At the center of the controversy are two laws: the Dodd-Frank Act, the law passed after the financial crisis that created the bureau, and the Federal Vacancies Reform Act, which gives the president authority to appoint temporary department heads while their permanent nominees are approved by the Senate.

While the Vacancies Act does allow a president to appoint acting directors at agencies like the CFPB, the Dodd-Frank Act has specific language that seems to indicate that only a deputy director can step into the acting director position. English was elevated to the deputy director position shortly before Cordray resigned.

English’s push to be recognized as the legitimate acting director took a blow after a memo was released today from Mary McLeod, the CFPB’s general counsel, saying she agreed with the White House that Mulvaney should be recognized as acting director.
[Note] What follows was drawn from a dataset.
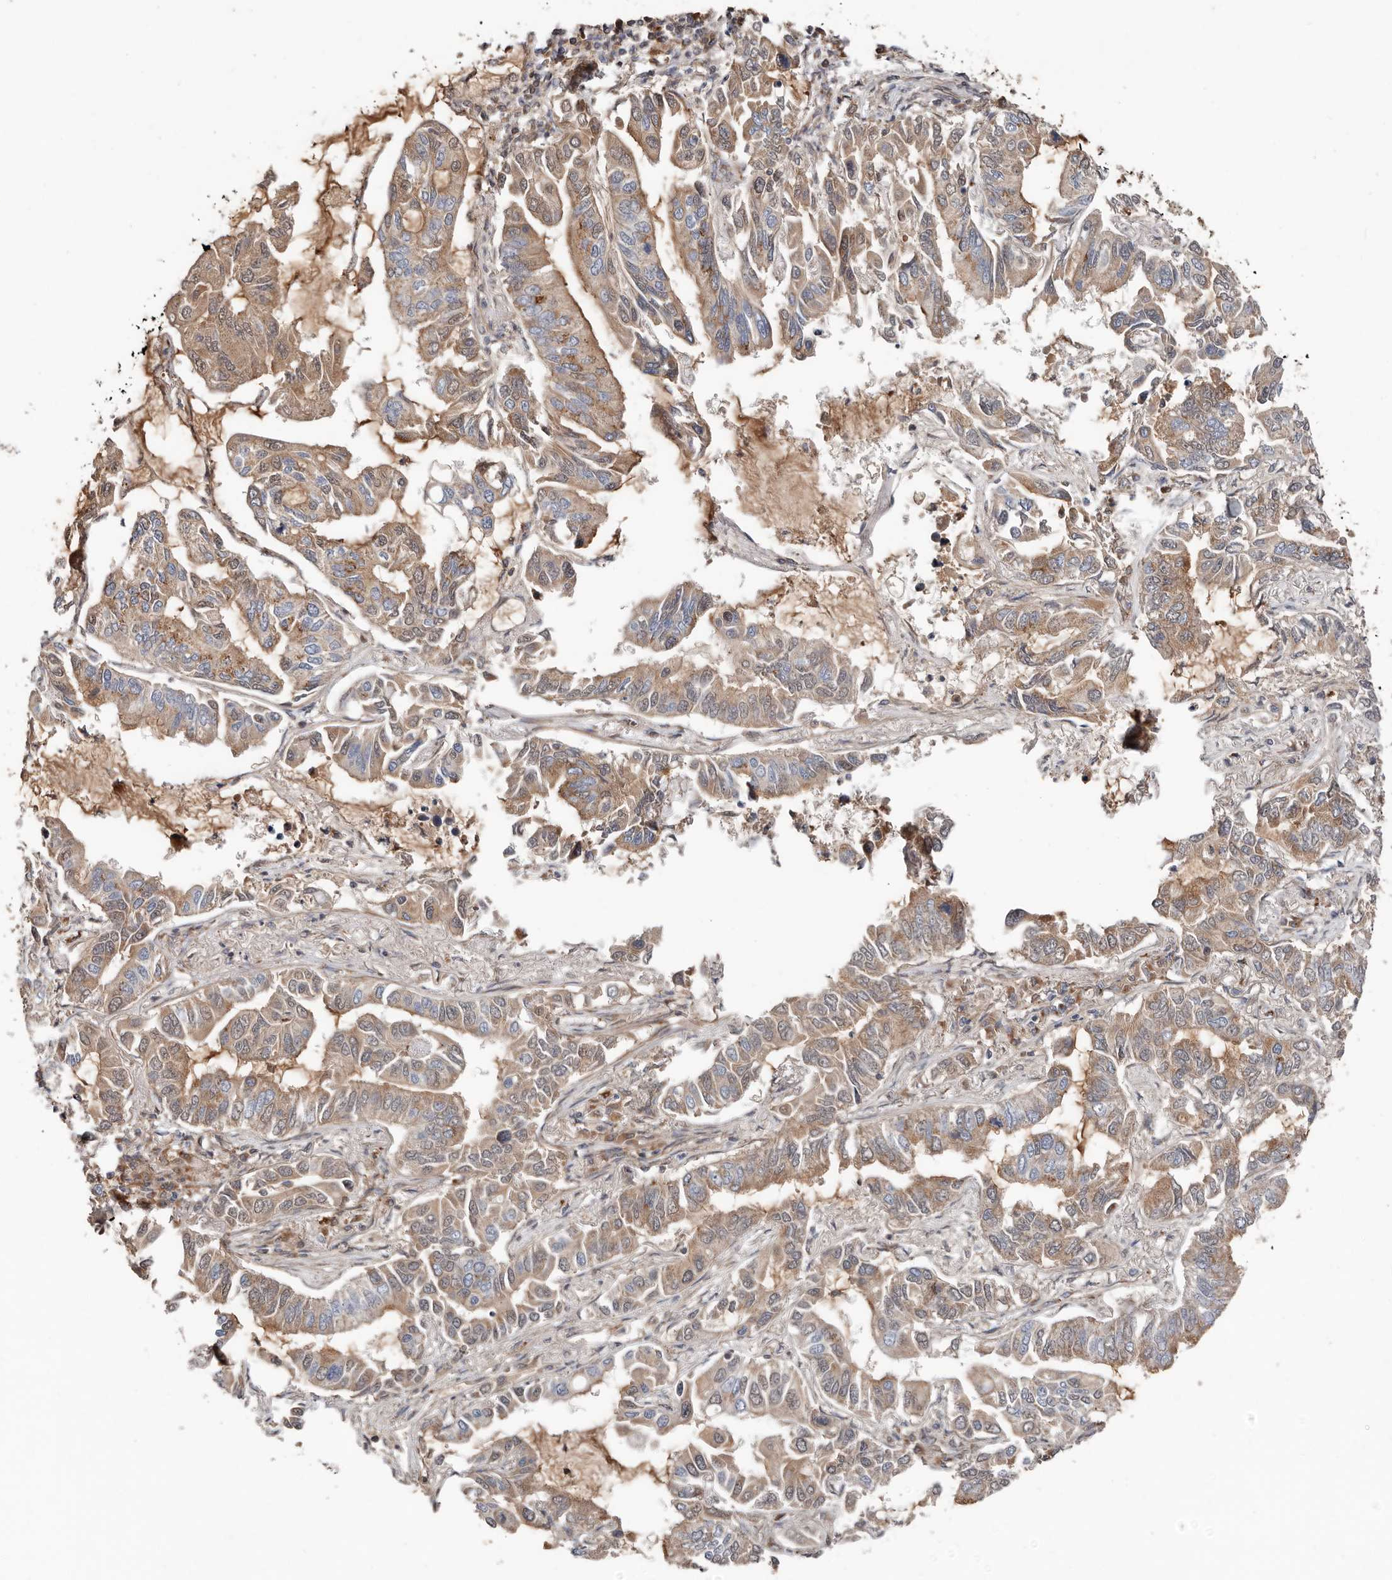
{"staining": {"intensity": "moderate", "quantity": ">75%", "location": "cytoplasmic/membranous"}, "tissue": "lung cancer", "cell_type": "Tumor cells", "image_type": "cancer", "snomed": [{"axis": "morphology", "description": "Adenocarcinoma, NOS"}, {"axis": "topography", "description": "Lung"}], "caption": "Protein staining of adenocarcinoma (lung) tissue demonstrates moderate cytoplasmic/membranous positivity in approximately >75% of tumor cells.", "gene": "COG1", "patient": {"sex": "male", "age": 64}}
The Office of Legal Counsel, which acts as a legal adviser to the president, also argued that Mulvaney, not English, was the legitimate director of the department.

White House press secretary Sarah Huckabee Sanders said “there should be no question” that Mulvaney is in charge of the agency, adding it was an unfortunate “stunt” for former director Richard Cordray to appoint an acting successor when he left office.

One straightforward solution to the issue of who is in charge at the CFPB is for Trump to nominate his own permanent director. But it may take several weeks for someone to be nominated and even months until the Senate were to confirm his or her appointment.

Until the issue of who is in charge is cleared up, any actions taken by the CFPB are likely to come under legal scrutiny from the banks, credit card and other financial companies that the agency oversees. No fines are likely to be imposed or new regulations written.